Paul Stamatiou, founder of blog suggestion company Skribit, and automotive spokesgeek, has joined real-time mobile notification outfit Notifo. A product of this Winter’s Ycombinator, its product is currently available for iPhones and in development for Android and Blackberry.
Stamatiou is joining the San Francisco-based start-up as a co-founder with fellow Georgia Tech alumnus Chad Etzel. The now two-man shop is, like the early days of Hewlett-Packard and Google, actually in a garage in Menlo Park.
The company provides an API that allows any provider to create an immediate mobile messaging services for users, anything from new product release to a band’s tour, which are then delivered through Notifo. The service is free, so far, to end-users, though charging fees for premier delivery is a future possibility. Service providers start out with a free base rate and are charged based on the number of messages sent.

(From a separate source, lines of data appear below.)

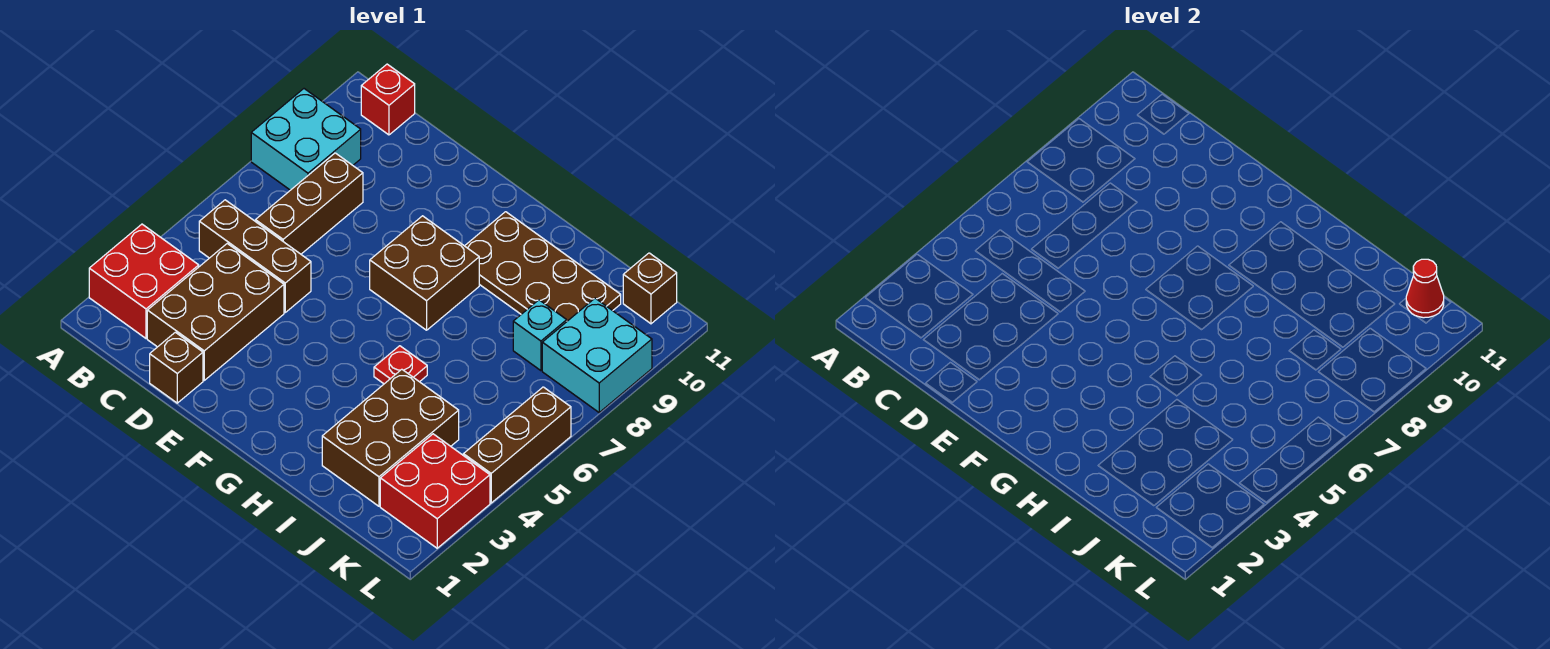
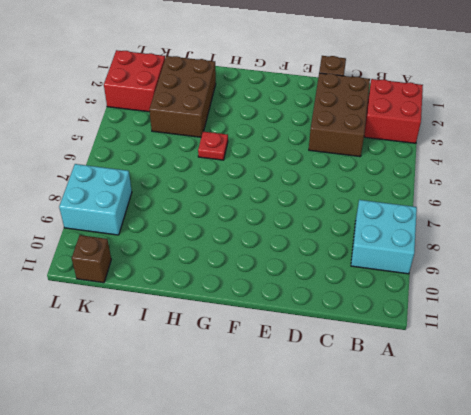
none -> brown brick B5:D5 level 1
none -> red brick B11 level 1
none -> brown brick C6:C8 level 1

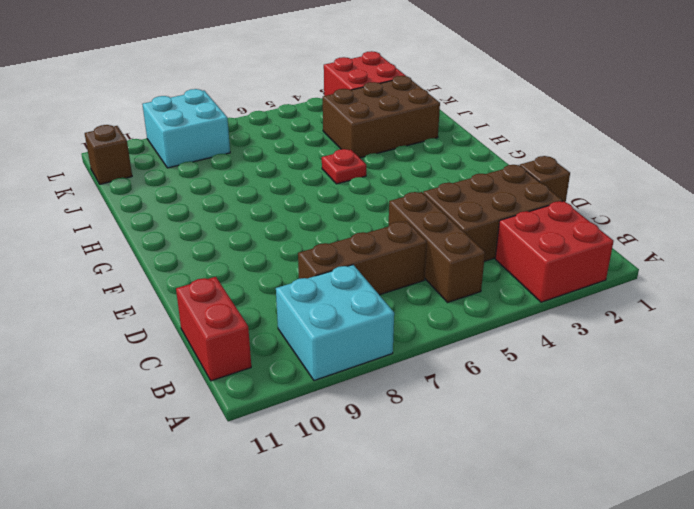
red brick B11:C11 level 1 -> red brick B11 level 1
none -> brown brick F7:G8 level 1
none -> brown plate G9:J10 level 1
none -> cyan brick J8 level 1

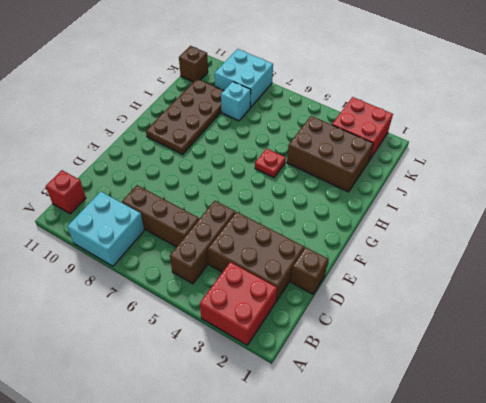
none -> brown brick F7:G8 level 1
none -> brown brick L4:L6 level 1
none -> red cone K11 level 2

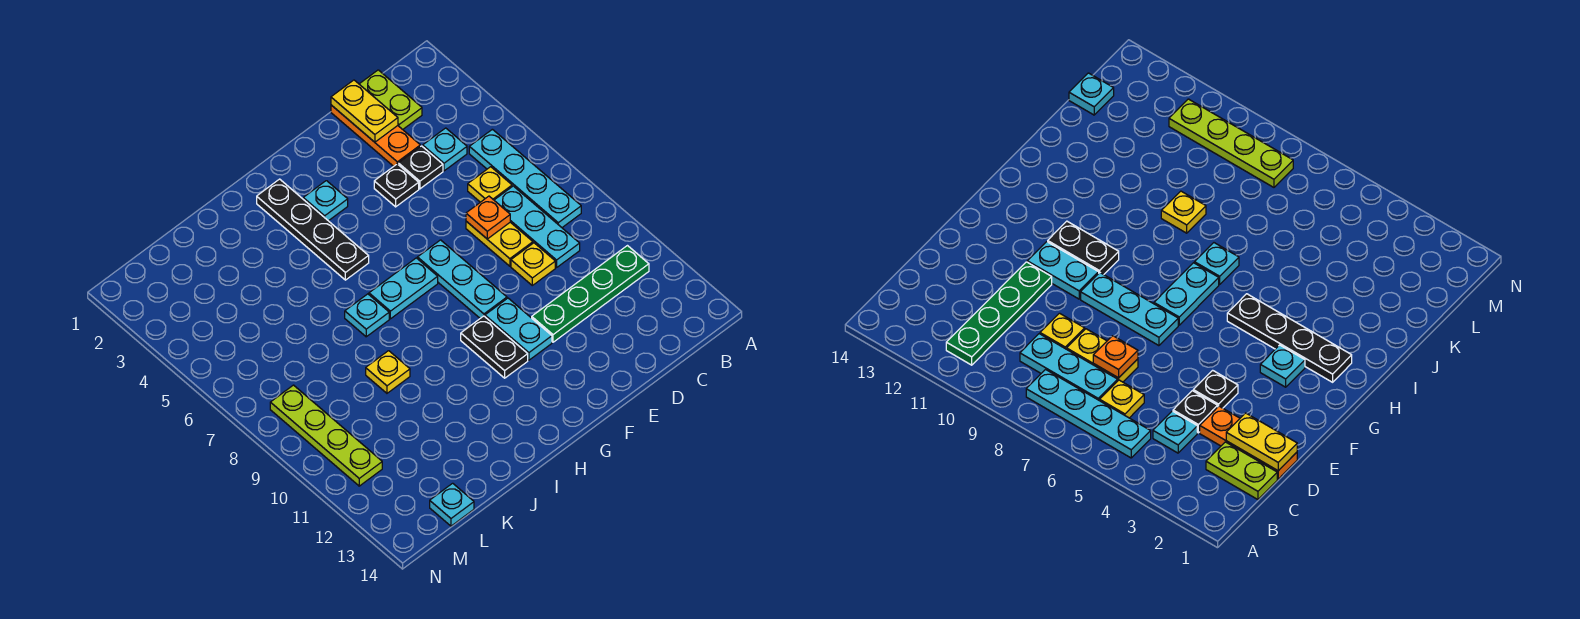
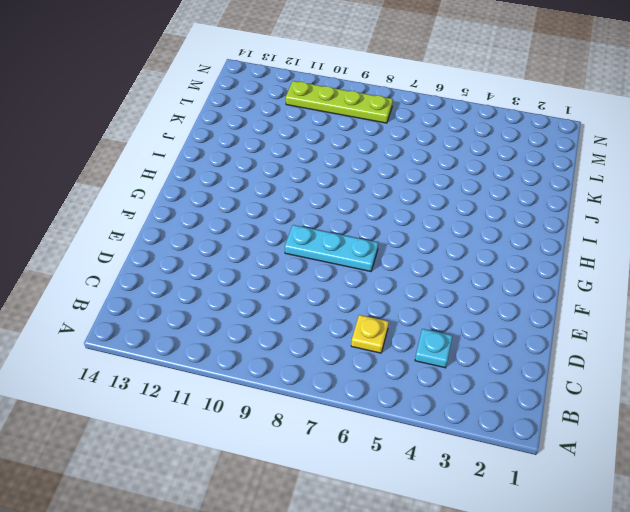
none -> cyan plate B5:B8 level 1
none -> green plate B11:E11 level 1
none -> lime plate C1:C2 level 1

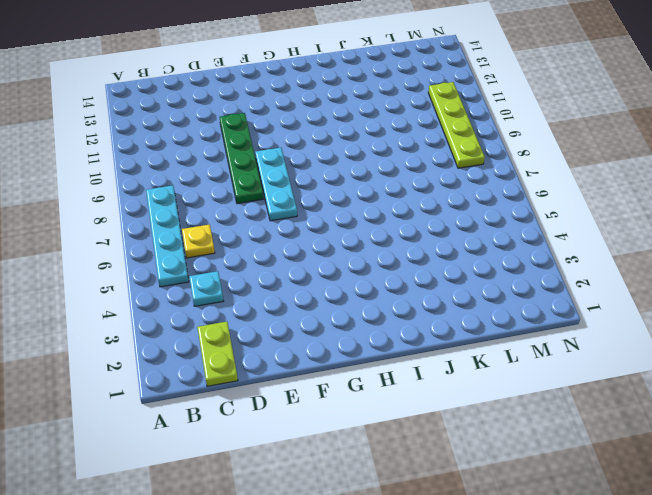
green plate E8:E11 level 1 -> green plate B11:E11 level 1
none -> cyan plate C7:C9 level 1
none -> orange plate D1:D3 level 1
none -> black plate D4 level 1

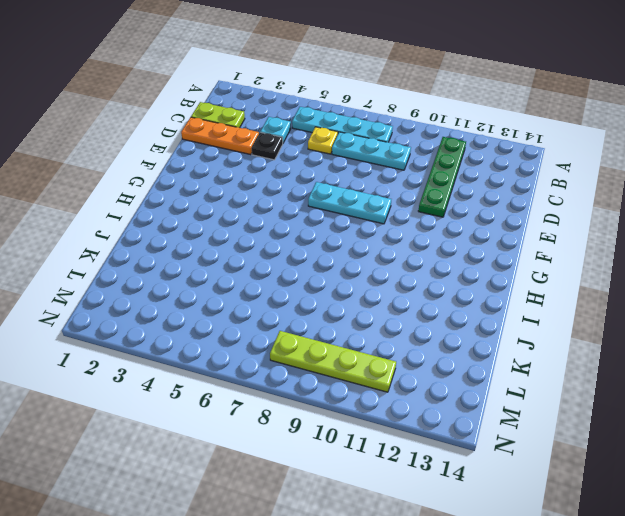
none -> yellow plate D7:D8 level 1
none -> yellow plate D9 level 1
none -> black plate E4 level 1

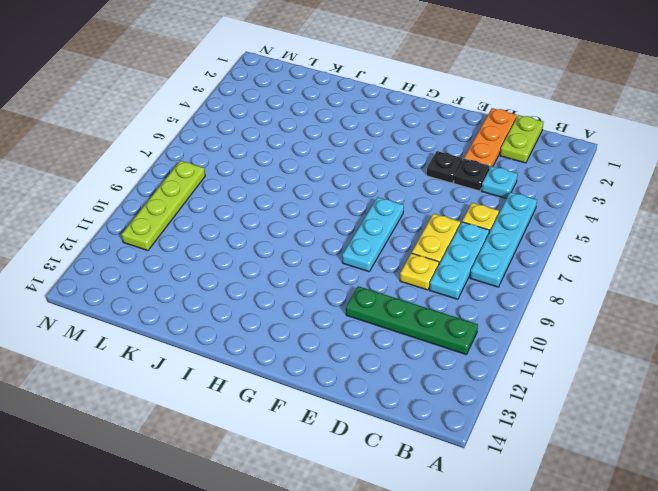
none -> cyan plate F10:F11 level 1
none -> cyan plate G3 level 1
none -> cyan plate G7:H7 level 1

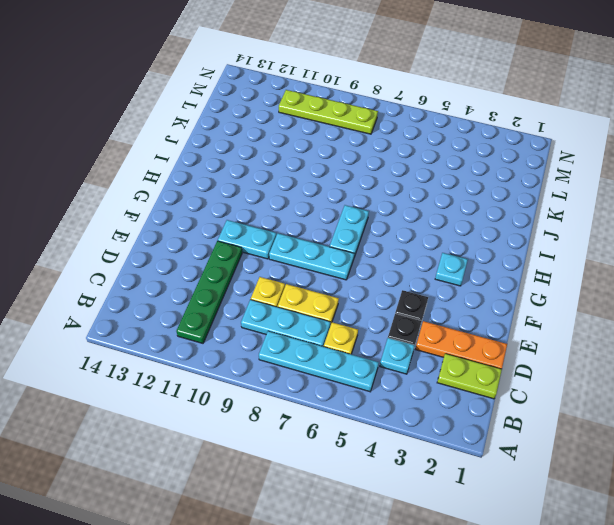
none -> black plate G10:G11 level 1
none -> black plate H2:H5 level 1
none -> cyan plate I7 level 1

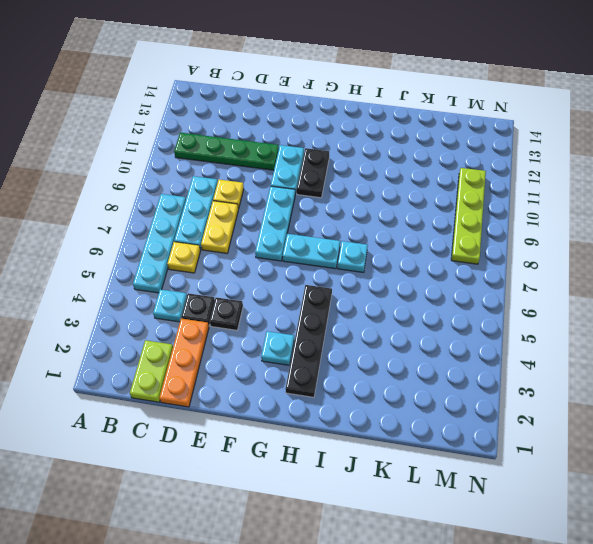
none -> yellow plate J9 level 1
none -> cyan plate L14 level 1
none -> yellow plate D1:D2 level 2

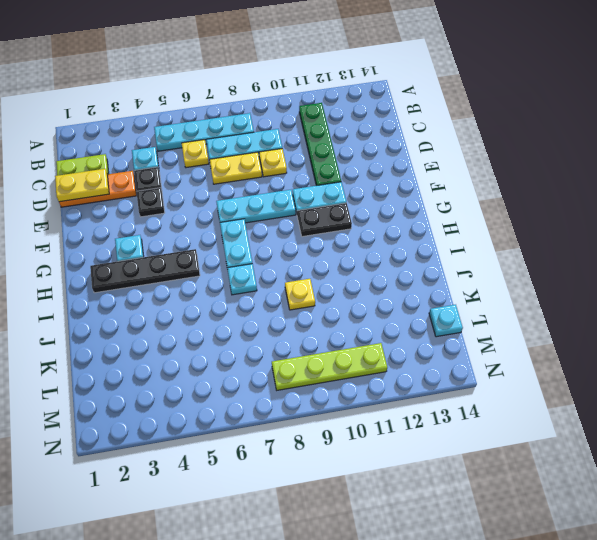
none -> orange plate D7 level 2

Notifo is operating at a confluence of two increasingly-strong trends, both of which we’ve written about extensively, mobile and real-time, which is the element that attracted Stamatiou.
“For me the draw was about a super early stage start-up really grasping on to a nice market. I’ve never done mobile before and wanted to dive into something that was intriguing. Notifo offers the best of mobile and real-time.”
Notifo works on the assumption that most companies not devoted to the mobile space are not gladly going to go off-road and develop their own notification service when they can grab one off the rack. Boxcar‘s iPhone app is one of the few current competitors in the field. (RWW coverage here.)
So far, Ycombinator’s Hacker News, push.ly, PopularNewReleases, Femtoo and Listia.com all use Notifo.
After introducing Notifo 2.0 for the iPhone, the two partners will jump into Android and Blackberry dev, said Etzel.
“We’ll be going headlong into both Android and Blackberry apps. We’ve struck up partnerships with both the Android and RIM development teams to get going on those apps.”